Mohamed Farah, Ka Joog’s executive director, said late Wednesday that the nonprofit’s board of directors decided to decline $499,998 in funding — one of the biggest awards announced in the country and easily the largest grant Ka Joog would have received. Heartland Democracy, which ran the nation’s first rehabilitation program for a terrorism defendant, was also selected to receive $165,435. Both organizations applied under the focus of “developing resilience,” one of five areas outlined when the department announced the grant in July.

Ka Joog, in a prepared statement, said its board believed that its efforts to bring change have “been hindered by the Trump administration to instill fear, uncertainty and anti-Muslim sentiments.”

“In order for Ka Joog to continue building community, it requires vigilant awareness of the work we must continually do to undermine all the socialization and injustice that leads us to behave in way that perpetuates more divisions,” Said Farah, whose relative Abdirizak Warsame was one of nine men sentenced last year in connection with a conspiracy to join the Islamic State in Iraq and the Levant in Syria.

Farah has also worked with the local Somali-American Task Force created as part of a local pilot project managed by the U.S. attorney’s office.

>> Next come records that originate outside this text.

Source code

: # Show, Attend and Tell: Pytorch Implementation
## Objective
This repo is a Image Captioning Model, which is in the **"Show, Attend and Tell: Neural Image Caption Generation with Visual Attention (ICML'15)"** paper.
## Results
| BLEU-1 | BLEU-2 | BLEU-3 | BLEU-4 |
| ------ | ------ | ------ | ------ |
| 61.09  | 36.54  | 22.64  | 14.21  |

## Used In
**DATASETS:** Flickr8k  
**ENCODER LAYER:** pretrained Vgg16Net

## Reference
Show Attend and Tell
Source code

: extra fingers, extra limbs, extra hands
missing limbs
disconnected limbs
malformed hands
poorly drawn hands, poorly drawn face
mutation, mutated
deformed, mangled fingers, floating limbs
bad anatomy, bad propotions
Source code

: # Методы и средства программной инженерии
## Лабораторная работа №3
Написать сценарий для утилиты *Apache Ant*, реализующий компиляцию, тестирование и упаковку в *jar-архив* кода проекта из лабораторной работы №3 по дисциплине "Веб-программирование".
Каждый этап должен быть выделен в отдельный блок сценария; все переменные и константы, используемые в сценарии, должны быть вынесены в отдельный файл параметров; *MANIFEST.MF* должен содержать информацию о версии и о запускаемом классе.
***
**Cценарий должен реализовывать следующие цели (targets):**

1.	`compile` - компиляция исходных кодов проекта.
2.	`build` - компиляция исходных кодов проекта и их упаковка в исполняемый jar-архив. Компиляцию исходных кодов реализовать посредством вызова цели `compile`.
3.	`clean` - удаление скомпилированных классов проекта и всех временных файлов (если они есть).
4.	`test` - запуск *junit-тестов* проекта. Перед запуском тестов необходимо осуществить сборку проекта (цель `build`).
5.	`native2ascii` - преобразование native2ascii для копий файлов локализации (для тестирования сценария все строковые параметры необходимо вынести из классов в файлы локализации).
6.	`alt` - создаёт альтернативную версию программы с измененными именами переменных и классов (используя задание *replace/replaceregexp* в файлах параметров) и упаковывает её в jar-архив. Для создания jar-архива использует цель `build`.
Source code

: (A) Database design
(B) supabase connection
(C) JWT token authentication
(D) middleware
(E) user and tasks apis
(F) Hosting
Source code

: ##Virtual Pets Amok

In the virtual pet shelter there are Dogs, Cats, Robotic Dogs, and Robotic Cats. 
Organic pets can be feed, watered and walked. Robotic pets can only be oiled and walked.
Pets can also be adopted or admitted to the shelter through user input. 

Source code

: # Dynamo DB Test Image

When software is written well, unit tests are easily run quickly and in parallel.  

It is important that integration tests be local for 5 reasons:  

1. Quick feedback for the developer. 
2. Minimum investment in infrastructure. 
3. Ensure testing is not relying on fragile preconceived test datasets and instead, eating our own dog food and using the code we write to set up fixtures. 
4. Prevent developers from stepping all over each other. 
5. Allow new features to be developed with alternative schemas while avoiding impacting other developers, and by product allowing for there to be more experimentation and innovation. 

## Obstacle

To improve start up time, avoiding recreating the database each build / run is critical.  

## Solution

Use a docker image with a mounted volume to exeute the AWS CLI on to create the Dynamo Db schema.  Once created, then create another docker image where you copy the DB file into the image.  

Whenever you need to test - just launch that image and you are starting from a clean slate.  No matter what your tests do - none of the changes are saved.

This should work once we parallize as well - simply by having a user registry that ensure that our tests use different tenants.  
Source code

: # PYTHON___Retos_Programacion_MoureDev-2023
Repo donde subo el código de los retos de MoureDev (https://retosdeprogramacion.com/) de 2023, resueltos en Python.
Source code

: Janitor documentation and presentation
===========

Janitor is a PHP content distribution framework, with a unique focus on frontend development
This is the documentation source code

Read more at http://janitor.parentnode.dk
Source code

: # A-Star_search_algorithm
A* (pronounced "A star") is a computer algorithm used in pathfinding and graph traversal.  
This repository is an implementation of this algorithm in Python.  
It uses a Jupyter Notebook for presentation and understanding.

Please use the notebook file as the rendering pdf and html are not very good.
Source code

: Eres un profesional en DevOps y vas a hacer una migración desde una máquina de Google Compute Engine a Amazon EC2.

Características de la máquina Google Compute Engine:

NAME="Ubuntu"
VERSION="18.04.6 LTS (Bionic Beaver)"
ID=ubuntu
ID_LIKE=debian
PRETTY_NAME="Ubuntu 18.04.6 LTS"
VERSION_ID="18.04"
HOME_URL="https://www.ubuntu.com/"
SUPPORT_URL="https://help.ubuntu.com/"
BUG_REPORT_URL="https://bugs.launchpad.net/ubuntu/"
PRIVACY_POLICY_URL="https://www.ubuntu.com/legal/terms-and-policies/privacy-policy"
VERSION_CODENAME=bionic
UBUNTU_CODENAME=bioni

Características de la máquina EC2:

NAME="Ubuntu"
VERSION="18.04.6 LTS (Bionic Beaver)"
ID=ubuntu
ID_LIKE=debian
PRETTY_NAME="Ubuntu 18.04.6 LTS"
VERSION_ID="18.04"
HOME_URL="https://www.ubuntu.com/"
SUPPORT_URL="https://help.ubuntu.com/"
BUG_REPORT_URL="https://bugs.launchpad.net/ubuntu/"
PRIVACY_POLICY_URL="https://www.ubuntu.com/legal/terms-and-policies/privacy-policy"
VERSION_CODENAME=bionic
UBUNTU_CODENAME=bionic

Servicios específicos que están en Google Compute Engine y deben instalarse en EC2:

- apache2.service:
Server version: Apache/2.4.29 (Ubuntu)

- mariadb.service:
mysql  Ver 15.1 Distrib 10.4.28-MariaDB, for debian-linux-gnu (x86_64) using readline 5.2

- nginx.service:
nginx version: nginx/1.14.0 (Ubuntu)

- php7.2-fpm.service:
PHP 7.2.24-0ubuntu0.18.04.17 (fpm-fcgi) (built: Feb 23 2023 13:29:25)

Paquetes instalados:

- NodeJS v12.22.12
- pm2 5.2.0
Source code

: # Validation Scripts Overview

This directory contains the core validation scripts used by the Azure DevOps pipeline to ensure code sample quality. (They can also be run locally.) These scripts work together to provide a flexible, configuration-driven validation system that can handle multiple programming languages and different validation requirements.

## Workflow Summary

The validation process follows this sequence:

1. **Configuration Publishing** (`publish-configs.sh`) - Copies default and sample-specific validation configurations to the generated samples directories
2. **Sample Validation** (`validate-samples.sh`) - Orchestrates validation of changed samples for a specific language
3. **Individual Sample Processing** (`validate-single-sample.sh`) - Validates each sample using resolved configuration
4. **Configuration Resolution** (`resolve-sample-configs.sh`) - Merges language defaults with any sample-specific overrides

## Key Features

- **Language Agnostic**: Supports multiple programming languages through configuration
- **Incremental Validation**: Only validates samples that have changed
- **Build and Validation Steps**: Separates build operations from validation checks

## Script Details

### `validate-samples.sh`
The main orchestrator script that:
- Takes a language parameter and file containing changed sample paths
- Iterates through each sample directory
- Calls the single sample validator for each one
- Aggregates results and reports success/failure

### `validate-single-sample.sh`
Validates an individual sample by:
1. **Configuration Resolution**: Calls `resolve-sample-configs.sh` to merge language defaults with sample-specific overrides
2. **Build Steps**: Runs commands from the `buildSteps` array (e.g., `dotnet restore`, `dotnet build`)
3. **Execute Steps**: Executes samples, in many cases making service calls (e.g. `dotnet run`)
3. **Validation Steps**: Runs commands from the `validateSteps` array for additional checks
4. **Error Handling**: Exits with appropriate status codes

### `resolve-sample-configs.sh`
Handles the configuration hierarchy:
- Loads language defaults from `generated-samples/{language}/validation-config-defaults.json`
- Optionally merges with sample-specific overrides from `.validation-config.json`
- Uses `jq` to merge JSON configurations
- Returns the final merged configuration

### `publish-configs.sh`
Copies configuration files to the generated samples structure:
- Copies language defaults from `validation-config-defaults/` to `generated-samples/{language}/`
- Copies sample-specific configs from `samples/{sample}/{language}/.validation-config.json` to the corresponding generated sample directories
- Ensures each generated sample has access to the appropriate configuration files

Ka Joog’s announcement followed a Reuters report that counterextremism efforts under Trump would be recast to focus solely on terrorism inspired by radical Islamic groups and not far right domestic extremists, who have carried out bombings and mass shootings across the country. The report also cited sources who said that the CVE funding, announced a week before Trump’s inauguration, may now not be awarded to any groups.